Leave the pictures out and transcribe every record exactly.

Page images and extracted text
Segment Open
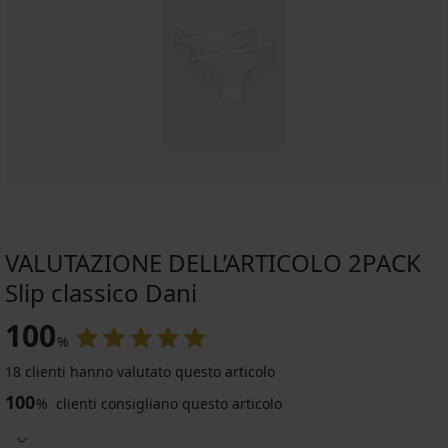
VALUTAZIONE DELL’ARTICOLO 2PACK
Slip classico Dani
100
%
-20 % WELCOME20
18 clienti hanno valutato questo articolo
5
100
%
clienti consigliano questo articolo
Kit
adattamento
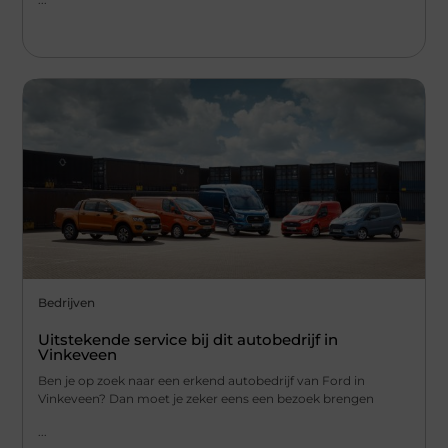
Bedrijven
Uitstekende service bij dit autobedrijf in
Vinkeveen
Ben je op zoek naar een erkend autobedrijf van Ford in
Vinkeveen? Dan moet je zeker eens een bezoek brengen
...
Segment Closed
◆ **FINISHED EXERCISE**
VALUTAZIONE DELL’ARTICOLO 2PACK
Slip classico Dani
100
%
-20 % WELCOME20
18 clienti hanno valutato questo articolo
5
100
%
clienti consigliano questo articolo
Kit
adattamento
Bedrijven
Uitstekende service bij dit autobedrijf in
Vinkeveen
Ben je op zoek naar een erkend autobedrijf van Ford in
Vinkeveen? Dan moet je zeker eens een bezoek brengen
...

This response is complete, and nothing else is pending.